___ Given data
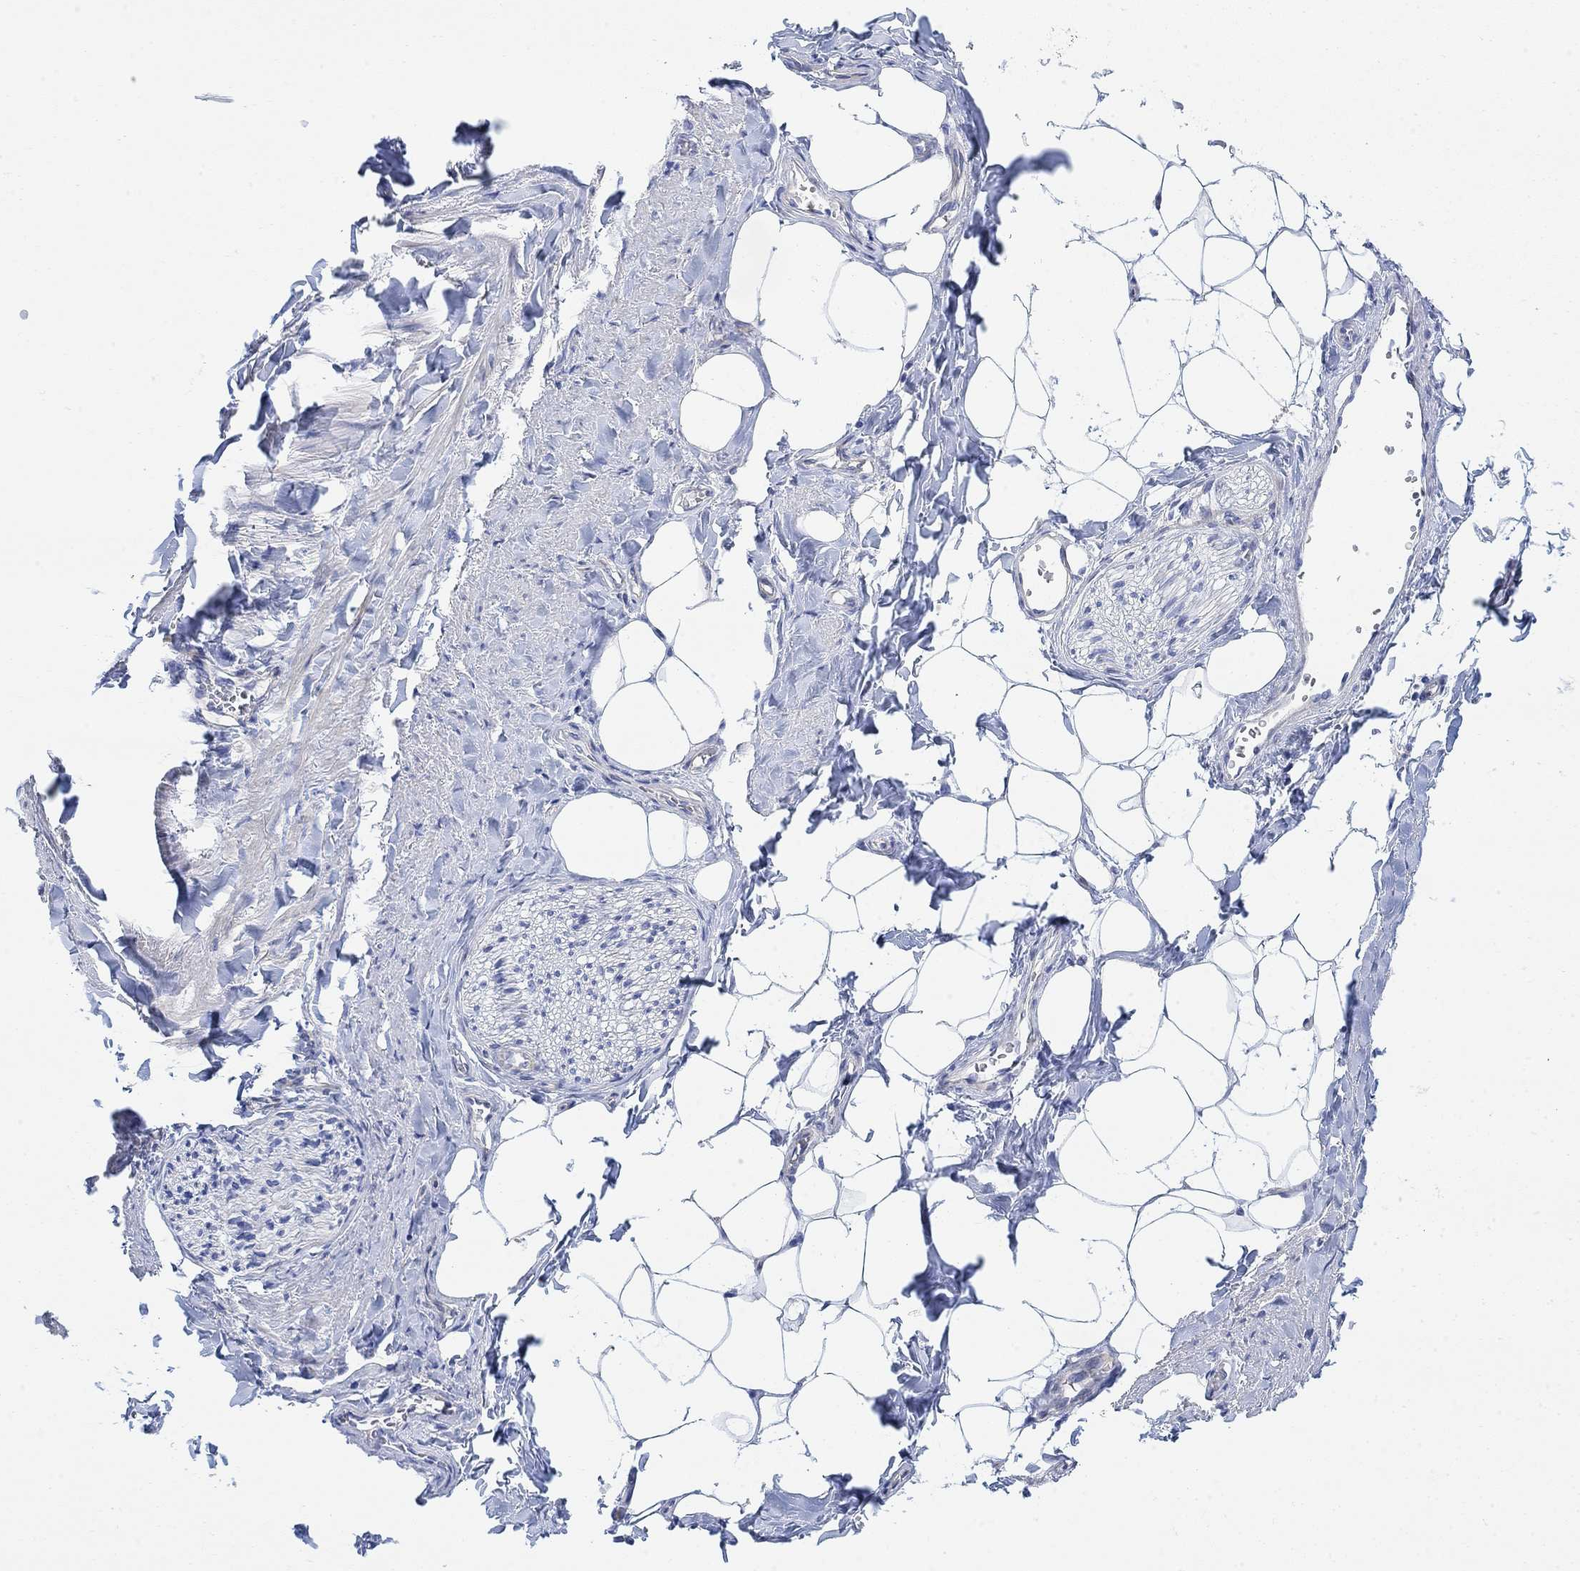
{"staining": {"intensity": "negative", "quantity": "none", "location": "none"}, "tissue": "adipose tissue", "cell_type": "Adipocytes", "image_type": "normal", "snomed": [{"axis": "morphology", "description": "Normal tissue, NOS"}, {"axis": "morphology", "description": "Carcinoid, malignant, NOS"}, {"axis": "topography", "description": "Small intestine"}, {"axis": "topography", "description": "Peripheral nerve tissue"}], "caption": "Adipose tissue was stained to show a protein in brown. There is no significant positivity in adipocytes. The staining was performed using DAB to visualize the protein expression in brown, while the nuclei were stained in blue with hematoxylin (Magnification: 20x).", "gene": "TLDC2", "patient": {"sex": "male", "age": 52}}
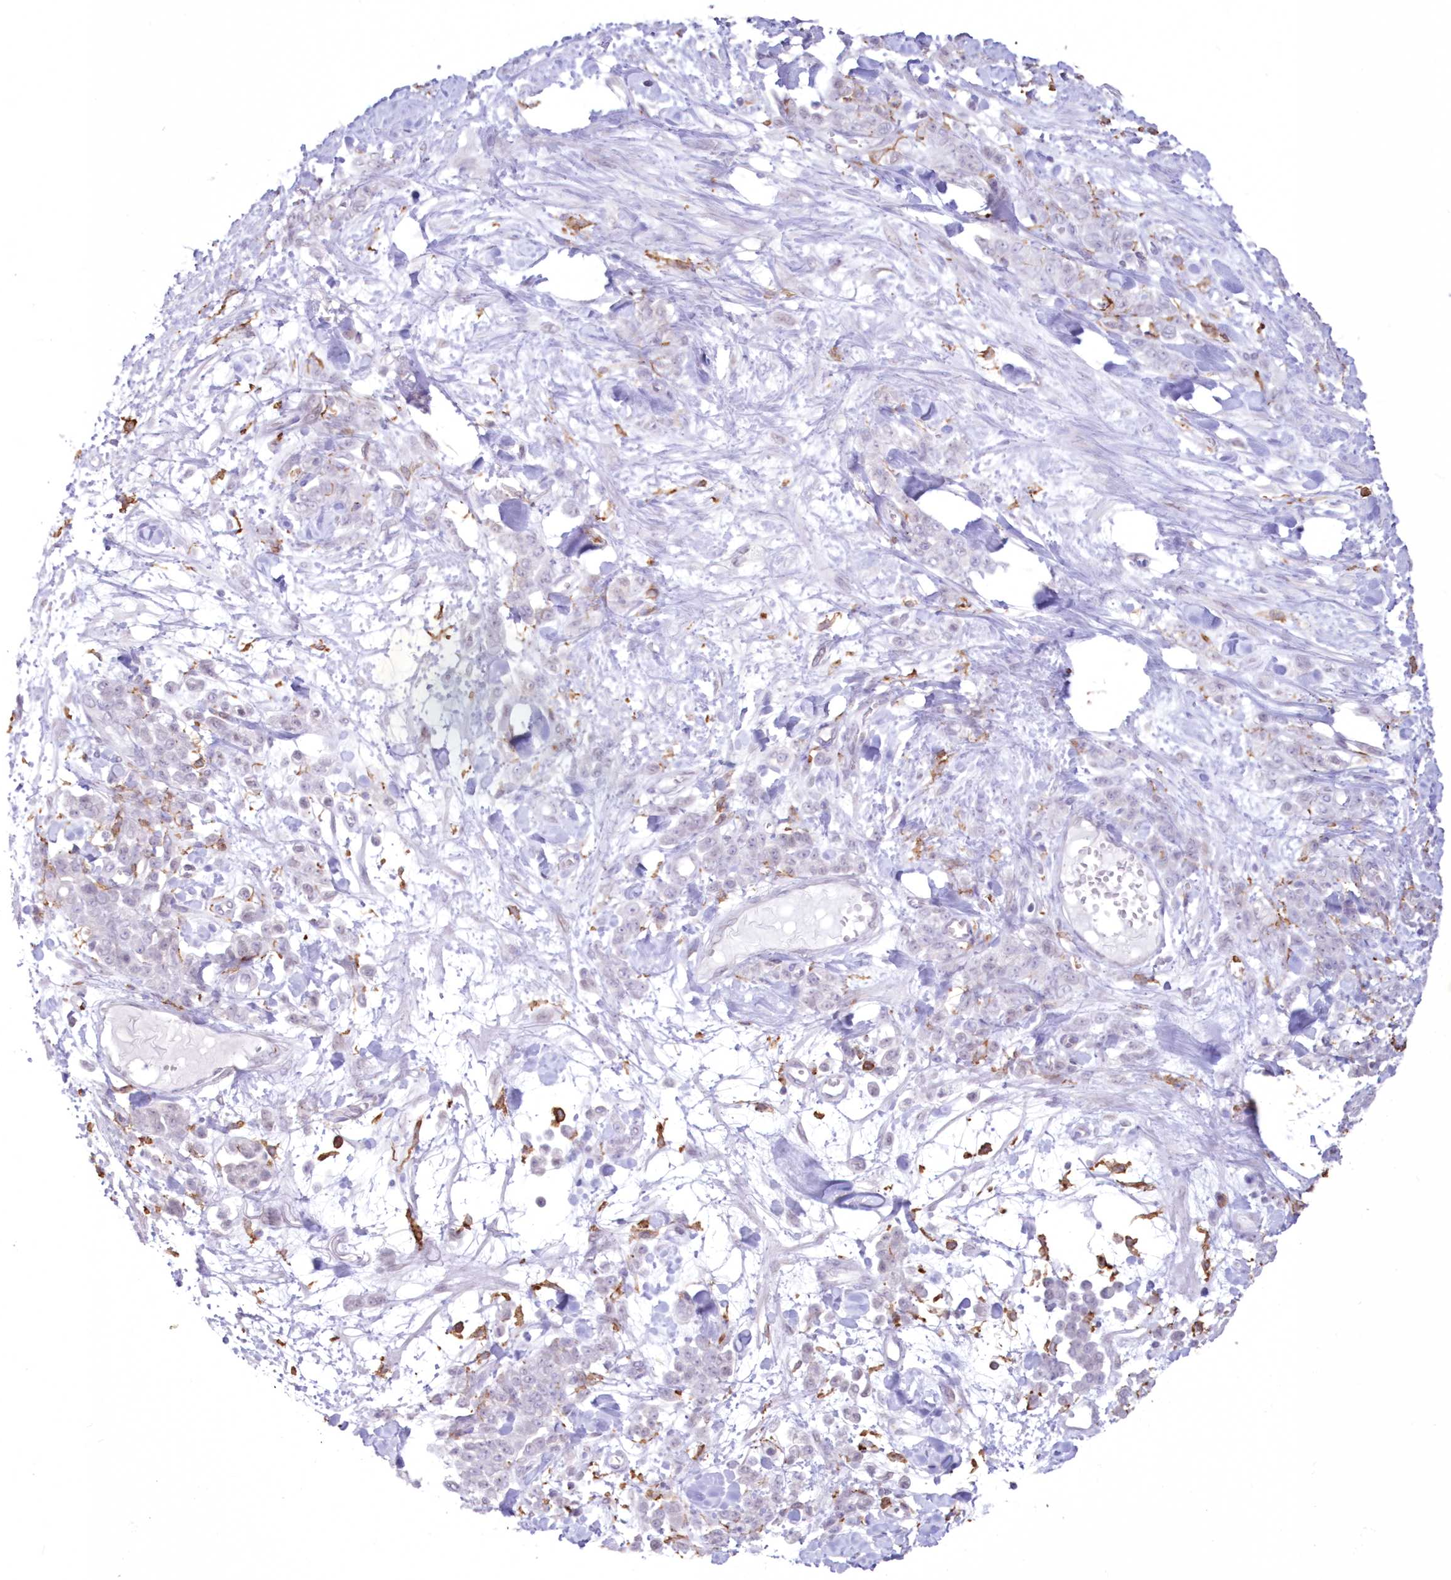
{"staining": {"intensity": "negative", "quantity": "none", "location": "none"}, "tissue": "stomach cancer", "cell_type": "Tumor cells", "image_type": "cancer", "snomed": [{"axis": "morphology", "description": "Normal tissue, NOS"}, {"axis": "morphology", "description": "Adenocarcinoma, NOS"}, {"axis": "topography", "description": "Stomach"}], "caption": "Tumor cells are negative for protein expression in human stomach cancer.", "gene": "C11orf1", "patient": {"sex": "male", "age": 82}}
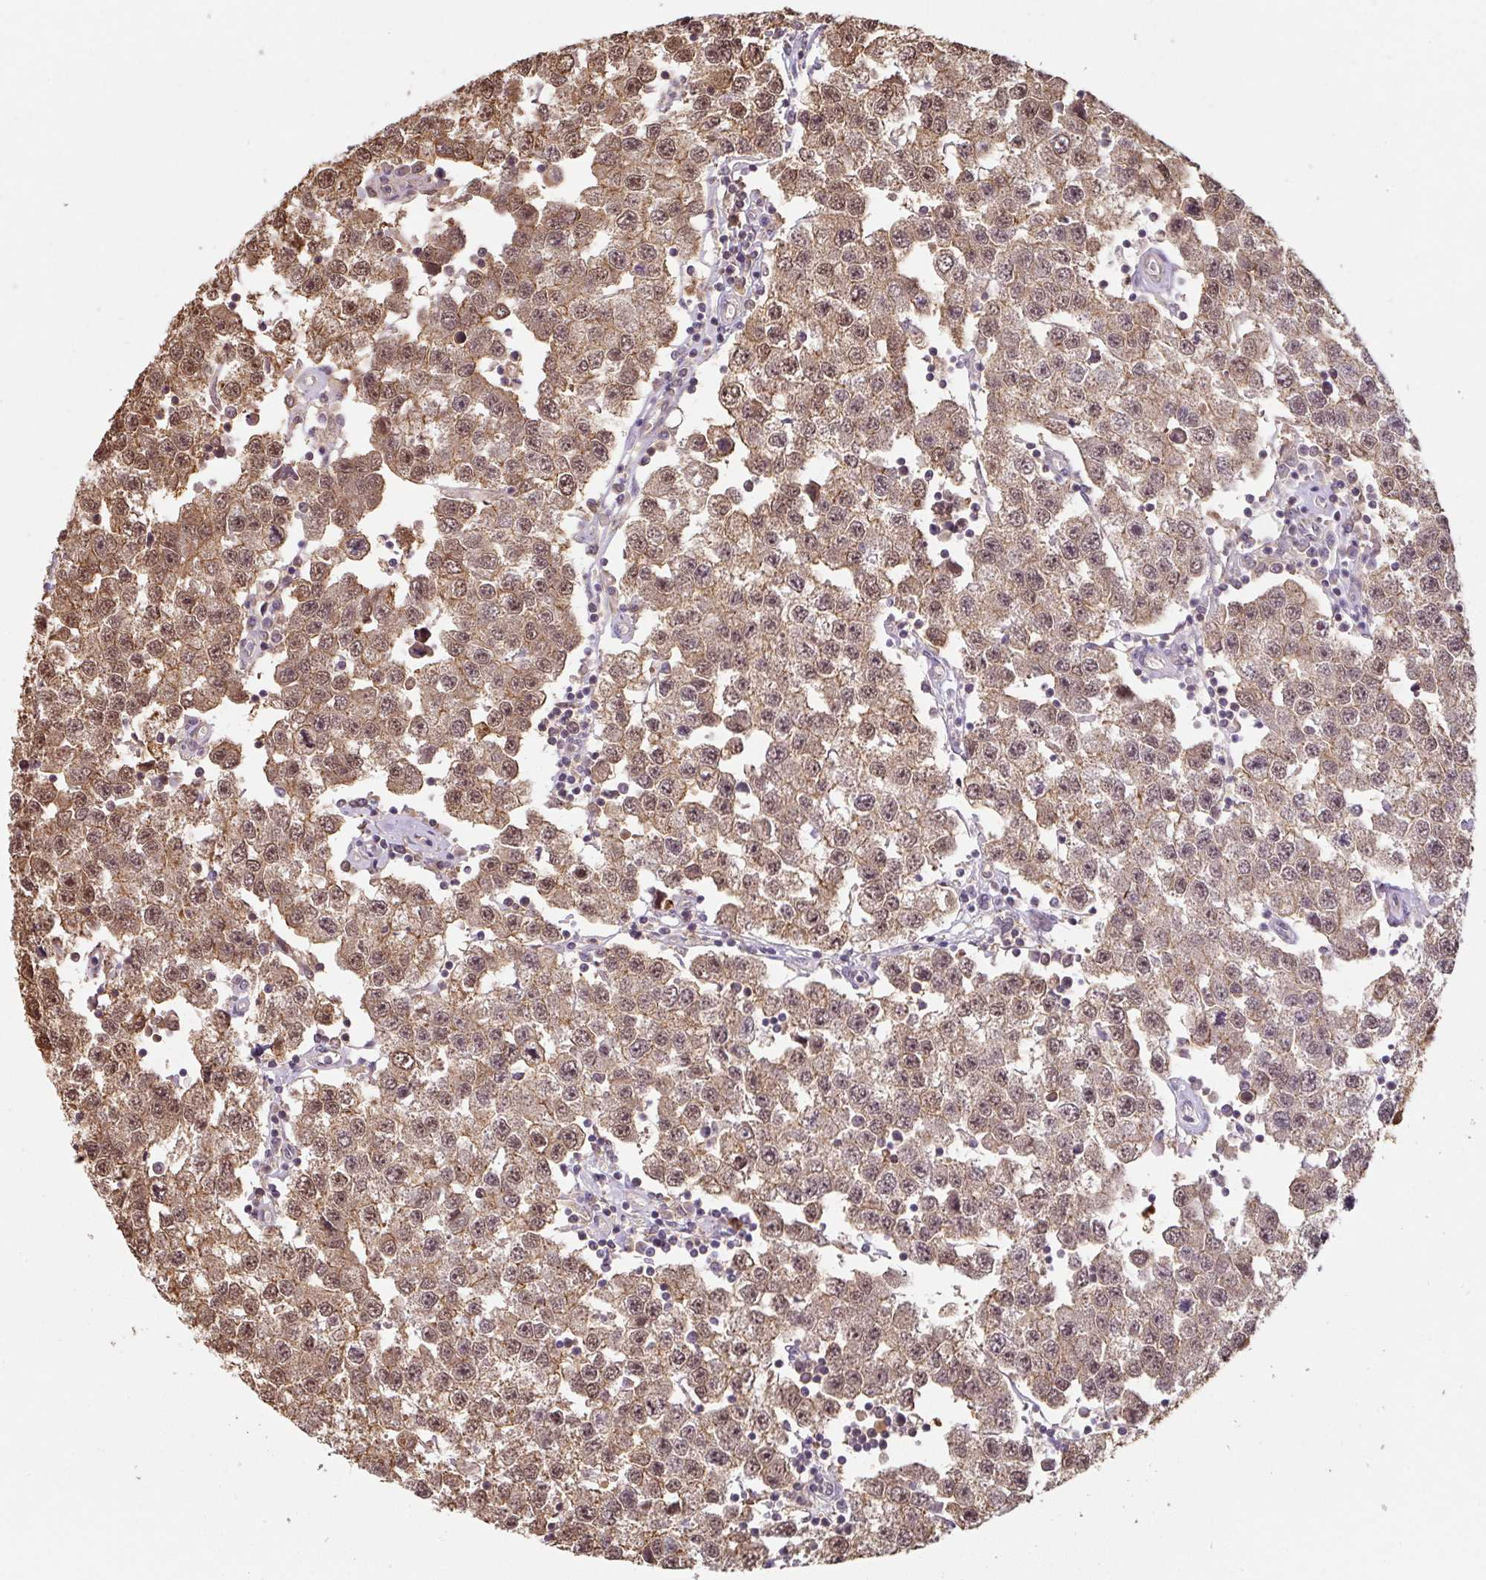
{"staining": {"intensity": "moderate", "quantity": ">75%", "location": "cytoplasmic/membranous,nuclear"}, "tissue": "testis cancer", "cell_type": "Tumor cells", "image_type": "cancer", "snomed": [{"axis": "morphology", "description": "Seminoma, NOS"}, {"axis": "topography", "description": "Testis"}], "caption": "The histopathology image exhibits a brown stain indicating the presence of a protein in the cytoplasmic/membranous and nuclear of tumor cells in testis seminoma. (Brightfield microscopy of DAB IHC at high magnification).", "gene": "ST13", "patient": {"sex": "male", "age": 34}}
______
Requirement> Please say how many lines of the material above include "cells", giving that number and no other words.

Response to this task> 2